I essentially agree with you totally, but also think some points made to PD come into play here. I don't think these people are necessarily idiots but have been conditioned by the shift in paradigm. The emphasis has shifted to place all importance on profit. I know there has always been an emphasis on profit, but things are different in ways I'm not fully equipped to articulate

Idiocy is "contagious" disease. :)

There's a old adage from my time in which I thought it would be a good idea to try a PMP certification (yeah, yeah... I was younger and inexperienced at that time :D ): Good Managers don't work for Bad Managers.

You see a Bad Manager, you can be absolutely sure all the managing hierarchy under him is equally bad, or in the way to be - because the good ones that haven't left yet, are working on their way out.

This is not a new phenomena - it was always this way even before Management became a concept.

 

24 minutes ago, Fizzlebop Smith said:

Capital of the Early 19th century was investments regarding industry. These business-peeps risked their own reputation and fortunes on whatever they invested in. Now we invest other peoples money and underwrite the excrements out of any venture to limit personal liability. This ensures that there is very little risk to those people at the top making bad decisions.

Completely removing the remedies it used to exist to prevent incompetents from reaching the top brass.

You see, idiocy and incompetence are the inherent state of the Human Being - we all born idiots and incompetents - we have to learn our way out of it.

If we remove the very mechanism that allow people to learn from their mistakes, they will not have any incentive to do it - they will not even realize these are mistakes at first place.
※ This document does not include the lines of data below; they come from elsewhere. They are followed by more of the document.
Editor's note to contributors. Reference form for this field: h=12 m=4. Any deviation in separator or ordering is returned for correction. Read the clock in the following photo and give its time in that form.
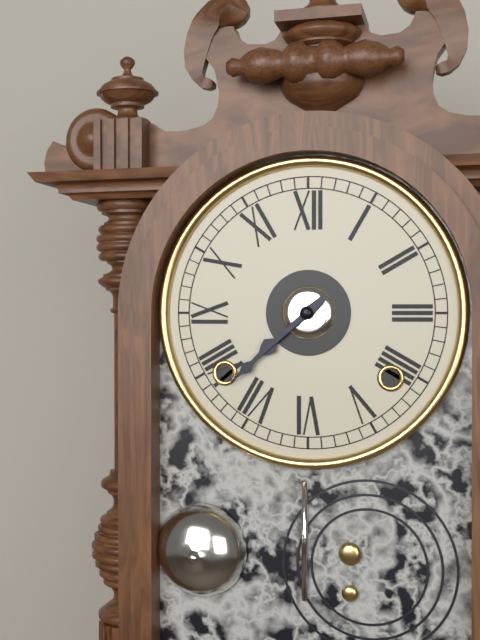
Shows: h=7 m=38
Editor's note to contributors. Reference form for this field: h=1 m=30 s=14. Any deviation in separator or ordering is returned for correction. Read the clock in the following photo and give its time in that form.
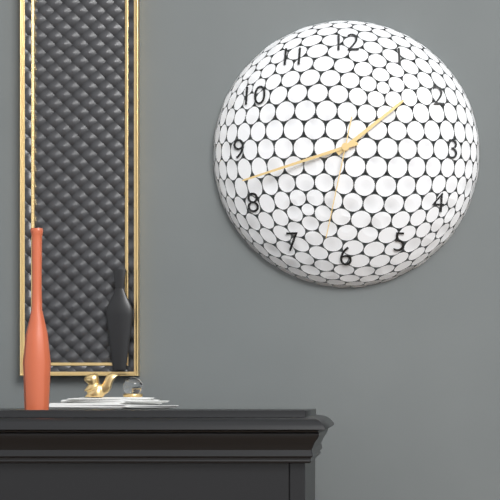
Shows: h=1 m=42 s=32
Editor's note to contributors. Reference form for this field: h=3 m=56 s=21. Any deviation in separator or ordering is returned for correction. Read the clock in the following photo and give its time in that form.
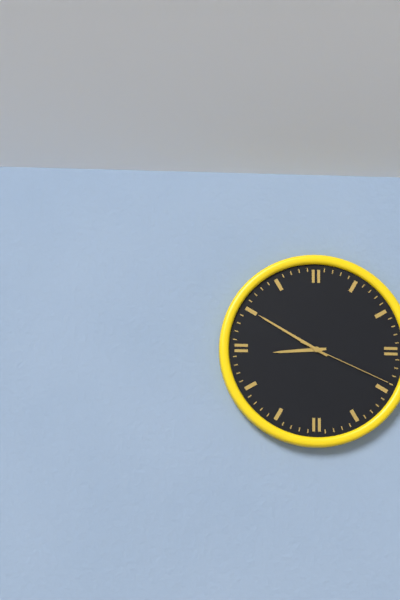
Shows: h=8 m=50 s=19
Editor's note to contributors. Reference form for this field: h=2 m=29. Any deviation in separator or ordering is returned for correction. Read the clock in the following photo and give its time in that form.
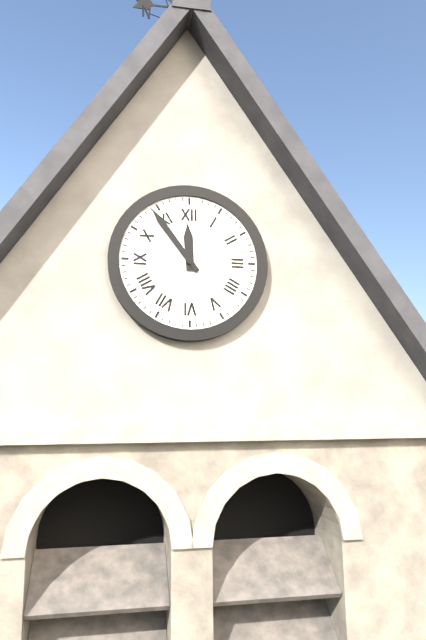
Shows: h=11 m=54
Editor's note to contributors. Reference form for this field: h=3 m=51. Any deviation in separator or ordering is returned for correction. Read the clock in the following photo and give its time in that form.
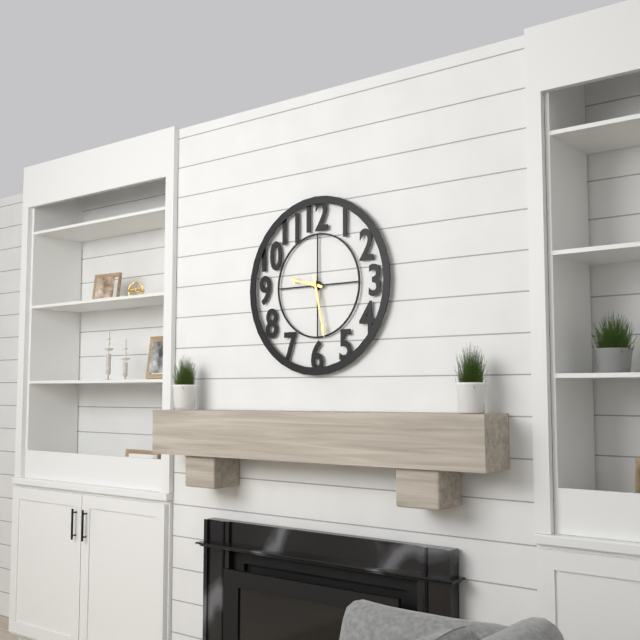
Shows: h=9 m=28
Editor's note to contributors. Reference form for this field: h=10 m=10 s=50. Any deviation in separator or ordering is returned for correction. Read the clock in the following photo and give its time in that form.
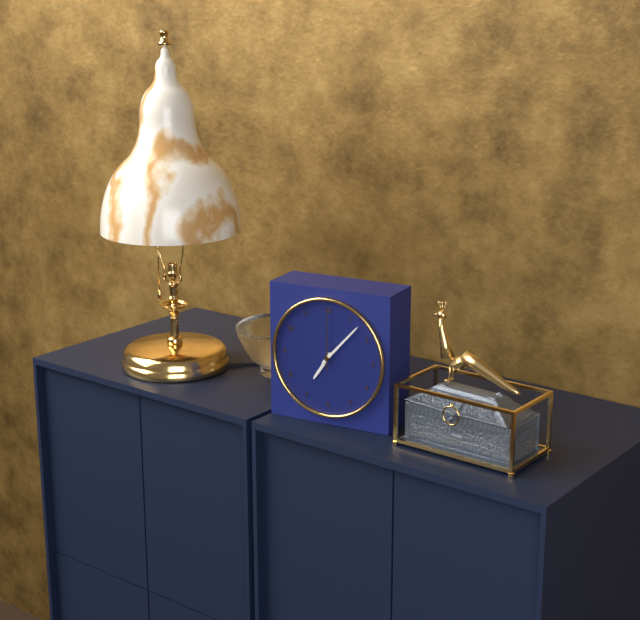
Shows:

Ignorance is the root of all evils.

 

28 minutes ago, Fizzlebop Smith said:

Its not like their massive bonuses are going to be taken away should the company be fined millions for shady practices. The idiocy is in the greed and continuous emphasis to place more and more importance on profit. Western Business classes teach an ethical responsibility to maximize shareholder profit.

Where is the commitment to integrity of the product? When the Profit gained from these shady yet normalized practices exceed the potential fines associated with the act, it is considered as a tax or fee. The "price of doing business".

I couldn't agree more.

 

29 minutes ago, Fizzlebop Smith said:

The mobile monetization video you linked disgusted me on so many levels and emphasized certain aspects ive seen creep into my own industry over the last 20 years.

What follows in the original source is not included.